** Opening Materials provided block **

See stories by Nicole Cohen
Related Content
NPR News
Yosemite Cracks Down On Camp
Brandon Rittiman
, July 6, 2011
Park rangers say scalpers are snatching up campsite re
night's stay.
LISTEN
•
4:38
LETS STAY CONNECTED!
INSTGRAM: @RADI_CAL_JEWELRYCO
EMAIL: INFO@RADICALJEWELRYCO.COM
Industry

** Closing Materials provided block **
** Opening Materials provided block **

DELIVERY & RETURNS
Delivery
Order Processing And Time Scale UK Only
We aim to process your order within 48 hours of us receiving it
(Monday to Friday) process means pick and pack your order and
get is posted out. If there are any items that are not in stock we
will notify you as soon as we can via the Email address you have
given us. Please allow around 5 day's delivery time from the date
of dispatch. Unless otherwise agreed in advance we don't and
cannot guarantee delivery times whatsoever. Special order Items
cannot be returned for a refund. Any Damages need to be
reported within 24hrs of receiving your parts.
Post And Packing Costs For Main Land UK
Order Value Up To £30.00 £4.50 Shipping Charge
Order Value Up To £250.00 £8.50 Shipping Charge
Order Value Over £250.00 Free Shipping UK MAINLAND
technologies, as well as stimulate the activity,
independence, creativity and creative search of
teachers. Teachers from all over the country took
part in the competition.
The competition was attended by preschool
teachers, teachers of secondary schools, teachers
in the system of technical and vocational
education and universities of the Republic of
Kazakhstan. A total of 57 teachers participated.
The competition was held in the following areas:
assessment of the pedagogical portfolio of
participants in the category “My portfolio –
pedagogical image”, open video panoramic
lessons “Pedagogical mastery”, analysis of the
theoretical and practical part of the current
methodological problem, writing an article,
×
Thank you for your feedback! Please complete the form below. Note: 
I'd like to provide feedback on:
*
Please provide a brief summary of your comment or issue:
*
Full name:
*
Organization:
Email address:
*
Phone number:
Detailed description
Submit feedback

** Closing Materials provided block **

Rewrite everything from the line containing "See stories by Nicole Cohen" down to the line containing "INSTGRAM: @RADI_CAL_JEWELRYCO" as a numbered list, leaving out any blank lines.

1. See stories by Nicole Cohen
2. Related Content
3. NPR News
4. Yosemite Cracks Down On Camp
5. Brandon Rittiman
6. , July 6, 2011
7. Park rangers say scalpers are snatching up campsite re
8. night's stay.
9. LISTEN
10. •
11. 4:38
12. LETS STAY CONNECTED!
13. INSTGRAM: @RADI_CAL_JEWELRYCO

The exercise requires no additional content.